[THE DATA]
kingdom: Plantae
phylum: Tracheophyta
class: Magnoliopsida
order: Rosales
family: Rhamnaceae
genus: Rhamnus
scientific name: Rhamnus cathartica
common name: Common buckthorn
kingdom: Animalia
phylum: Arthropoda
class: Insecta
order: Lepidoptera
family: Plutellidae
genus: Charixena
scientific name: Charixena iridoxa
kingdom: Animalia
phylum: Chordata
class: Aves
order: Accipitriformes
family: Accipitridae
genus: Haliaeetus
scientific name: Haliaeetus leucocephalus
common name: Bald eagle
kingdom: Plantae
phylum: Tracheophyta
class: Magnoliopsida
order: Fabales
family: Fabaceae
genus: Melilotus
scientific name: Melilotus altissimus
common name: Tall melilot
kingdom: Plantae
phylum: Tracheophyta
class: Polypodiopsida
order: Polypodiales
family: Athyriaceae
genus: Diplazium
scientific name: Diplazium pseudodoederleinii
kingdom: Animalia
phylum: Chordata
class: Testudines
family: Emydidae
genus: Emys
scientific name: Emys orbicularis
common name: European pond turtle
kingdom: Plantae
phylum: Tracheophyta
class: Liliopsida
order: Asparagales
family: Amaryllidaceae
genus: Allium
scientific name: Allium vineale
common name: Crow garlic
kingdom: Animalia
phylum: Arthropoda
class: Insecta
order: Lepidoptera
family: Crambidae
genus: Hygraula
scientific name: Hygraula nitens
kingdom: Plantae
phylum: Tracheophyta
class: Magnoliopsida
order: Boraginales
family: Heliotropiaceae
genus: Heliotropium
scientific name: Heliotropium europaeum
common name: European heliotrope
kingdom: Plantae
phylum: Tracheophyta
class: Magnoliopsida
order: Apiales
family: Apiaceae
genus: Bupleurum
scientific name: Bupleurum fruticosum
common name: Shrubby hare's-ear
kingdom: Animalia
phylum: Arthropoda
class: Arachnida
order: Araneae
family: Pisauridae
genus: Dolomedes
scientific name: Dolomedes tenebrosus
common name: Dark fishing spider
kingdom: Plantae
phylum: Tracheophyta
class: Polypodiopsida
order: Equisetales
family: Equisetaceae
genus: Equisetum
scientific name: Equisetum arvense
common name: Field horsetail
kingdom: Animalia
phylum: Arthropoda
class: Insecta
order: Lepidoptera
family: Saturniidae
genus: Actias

[WHAT IS REQUIRED] Please copy out every line of the rows above word for word, in the same order.

[RESULT OF THE TASK]
kingdom: Plantae
phylum: Tracheophyta
class: Magnoliopsida
order: Rosales
family: Rhamnaceae
genus: Rhamnus
scientific name: Rhamnus cathartica
common name: Common buckthorn
kingdom: Animalia
phylum: Arthropoda
class: Insecta
order: Lepidoptera
family: Plutellidae
genus: Charixena
scientific name: Charixena iridoxa
kingdom: Animalia
phylum: Chordata
class: Aves
order: Accipitriformes
family: Accipitridae
genus: Haliaeetus
scientific name: Haliaeetus leucocephalus
common name: Bald eagle
kingdom: Plantae
phylum: Tracheophyta
class: Magnoliopsida
order: Fabales
family: Fabaceae
genus: Melilotus
scientific name: Melilotus altissimus
common name: Tall melilot
kingdom: Plantae
phylum: Tracheophyta
class: Polypodiopsida
order: Polypodiales
family: Athyriaceae
genus: Diplazium
scientific name: Diplazium pseudodoederleinii
kingdom: Animalia
phylum: Chordata
class: Testudines
family: Emydidae
genus: Emys
scientific name: Emys orbicularis
common name: European pond turtle
kingdom: Plantae
phylum: Tracheophyta
class: Liliopsida
order: Asparagales
family: Amaryllidaceae
genus: Allium
scientific name: Allium vineale
common name: Crow garlic
kingdom: Animalia
phylum: Arthropoda
class: Insecta
order: Lepidoptera
family: Crambidae
genus: Hygraula
scientific name: Hygraula nitens
kingdom: Plantae
phylum: Tracheophyta
class: Magnoliopsida
order: Boraginales
family: Heliotropiaceae
genus: Heliotropium
scientific name: Heliotropium europaeum
common name: European heliotrope
kingdom: Plantae
phylum: Tracheophyta
class: Magnoliopsida
order: Apiales
family: Apiaceae
genus: Bupleurum
scientific name: Bupleurum fruticosum
common name: Shrubby hare's-ear
kingdom: Animalia
phylum: Arthropoda
class: Arachnida
order: Araneae
family: Pisauridae
genus: Dolomedes
scientific name: Dolomedes tenebrosus
common name: Dark fishing spider
kingdom: Plantae
phylum: Tracheophyta
class: Polypodiopsida
order: Equisetales
family: Equisetaceae
genus: Equisetum
scientific name: Equisetum arvense
common name: Field horsetail
kingdom: Animalia
phylum: Arthropoda
class: Insecta
order: Lepidoptera
family: Saturniidae
genus: Actias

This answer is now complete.